Kuntz also asks for interest on the unpaid benefits. "[A]n ERISA plaintiff who prevails under [§ 1132(a)(1)(B)] in seeking an award of benefits may request prejudgment interest under that section as part of his or her benefits award." Skretvedt v. E.I. DuPont De Nemours, 372 F.3d 193, 208 (3d Cir. 2004). "Thus prejudgment interest should ordinarily be granted unless exceptional and unusual circumstances exist making the award of interest inequitable." Id. (quoting Anthius v. Colt Indus. Operating Corp., 971 F.2d 999, 1010 (3d Cir. 1992)) (internal quotation marks omitted). Because this case does not present exceptional or unusual circumstances that would make an award of prejudgment interest inequitable, Kuntz's request will be granted.

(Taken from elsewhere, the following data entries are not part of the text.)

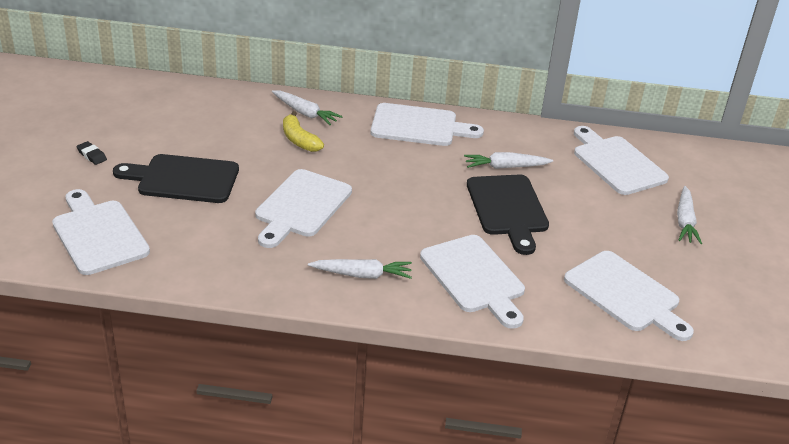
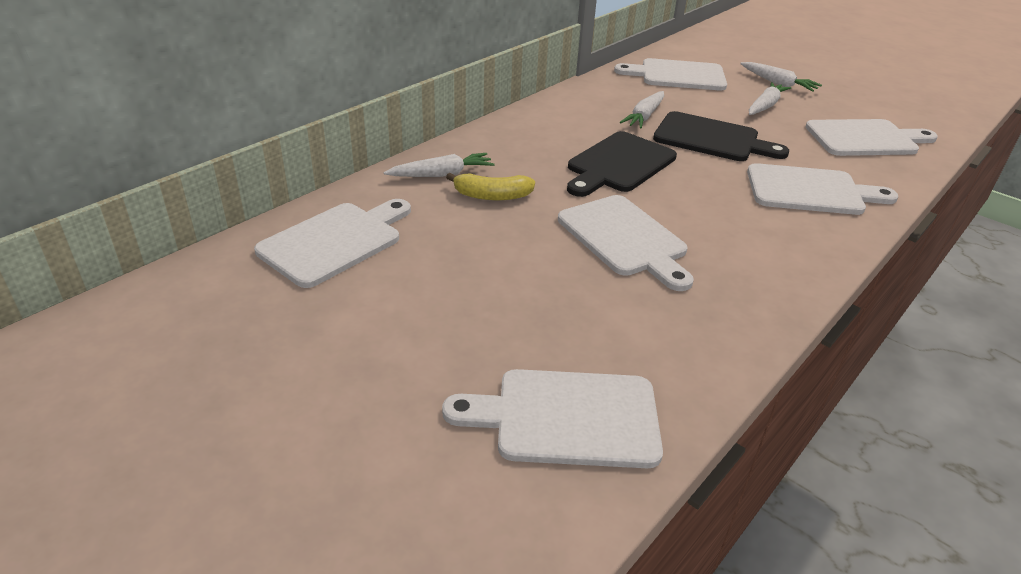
camera: 55 degrees left, 0 degrees up
black eraser [76,141,107,165] -> none
black cutting board [113,154,239,203] -> black cutting board moved to [567,131,677,197]
white carrot [308,259,412,279] -> white carrot moved to [749,82,791,115]
white cutting board [371,103,484,146] -> white cutting board moved to [254,199,411,288]

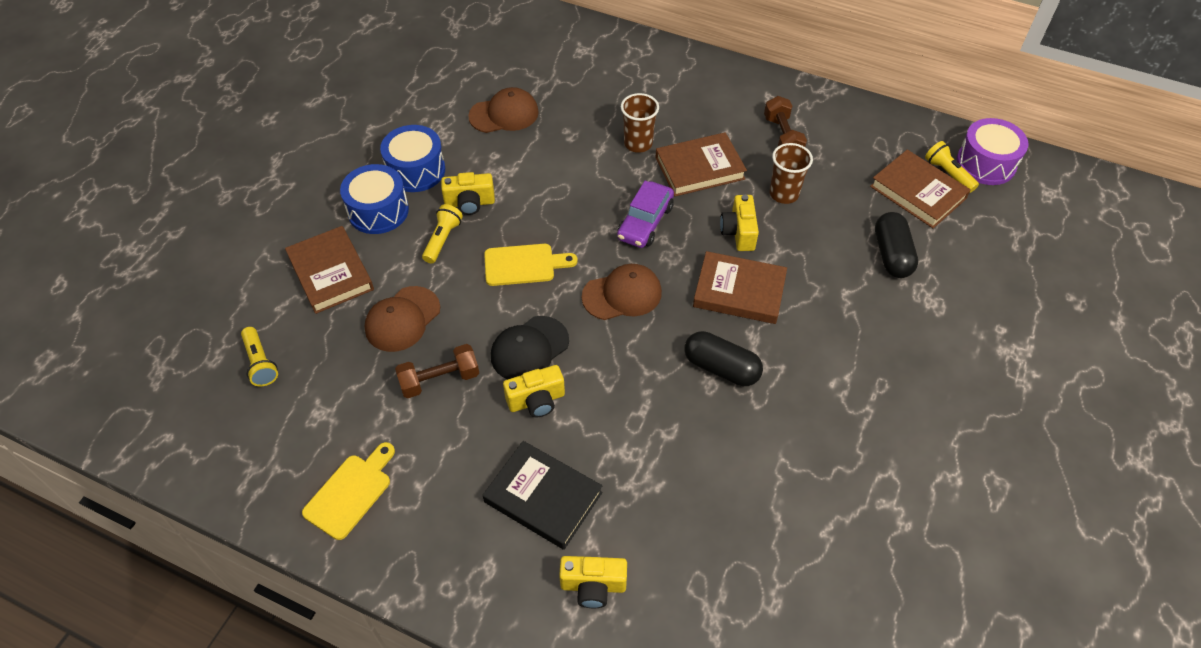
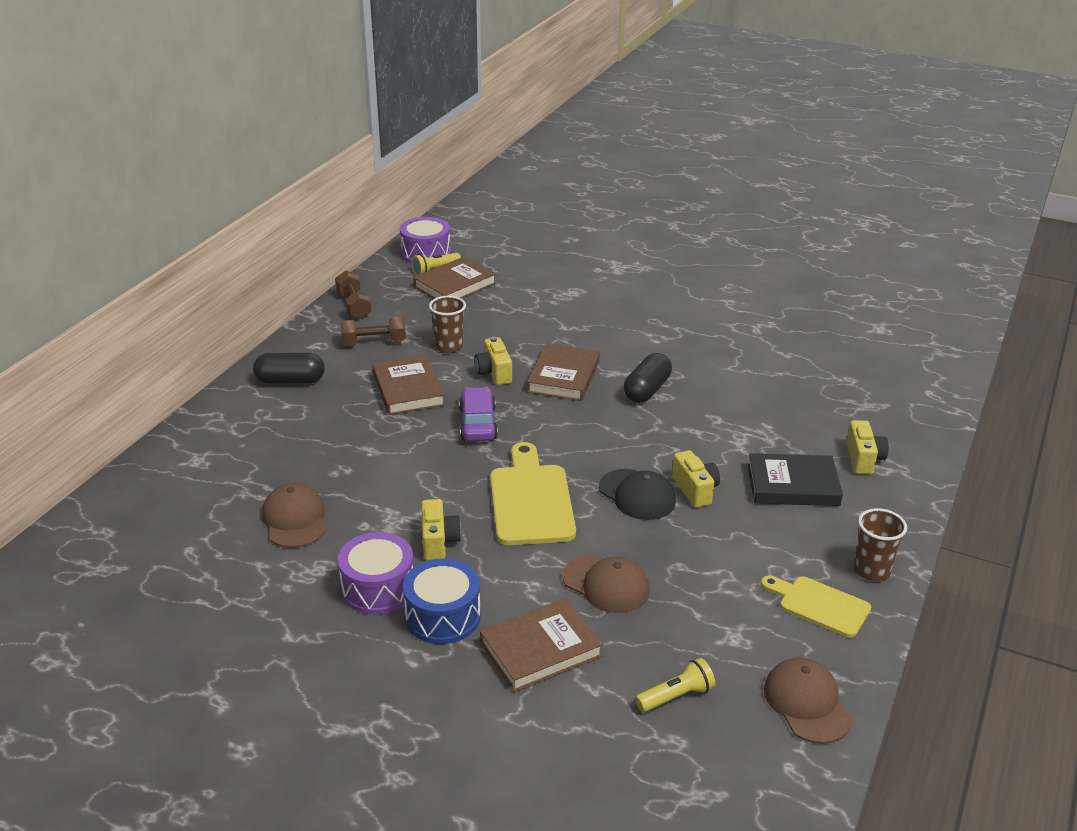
camera: 90 degrees left, 20 degrees down
blue drum [380,125,445,192] -> purple drum [338,532,413,615]
brown dumbbell [395,344,479,398] -> brown dumbbell moved to [335,271,372,319]
yellow flashlight [422,204,463,264] -> none
black book [483,441,603,550] -> black book turned 60 degrees clockwise [748,453,843,506]
yellow cutting board [484,244,578,286] -> yellow cutting board [490,442,576,545], size x1.59
brown cap [582,264,662,320] -> brown cap moved to [764,657,852,744]
purple car [617,181,674,248] -> purple car turned 120 degrees counterclockwise [459,387,498,441]
brown cup [621,93,659,153] -> brown cup moved to [854,508,907,581]
yellow camera [720,195,759,251] -> yellow camera turned 75 degrees clockwise [475,337,512,385]
black capsule [875,212,918,278] -> black capsule moved to [253,353,325,384]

Finally, Kuntz seeks reasonable attorney fees. "There is no presumption that a successful plaintiff in an ERISA suit should receive in an award [of attorney fees] in the absence of exceptional circumstances." McPherson v. Emp.'s Pension Plan of Am. Re-Ins. Co., Inc., 33 F.3d 253, 254 (3d Cir. 1994). While exceptional circumstances do not appear to be present, because such a determination requires me to consider the five factors announced in Ursic v. Bethlehem Mines, 719 F.2d 670, 673 (3d Cir. 1983), and articulate my analysis and conclusions in consideration of those factors, see McPherson, 33 F.3d at 254, I will require briefing on this issue before rendering a decision.


For the foregoing reasons, Kuntz's motion for summary judgment will be granted, while Aetna's motion for summary judgment will be denied. An appropriate order follows.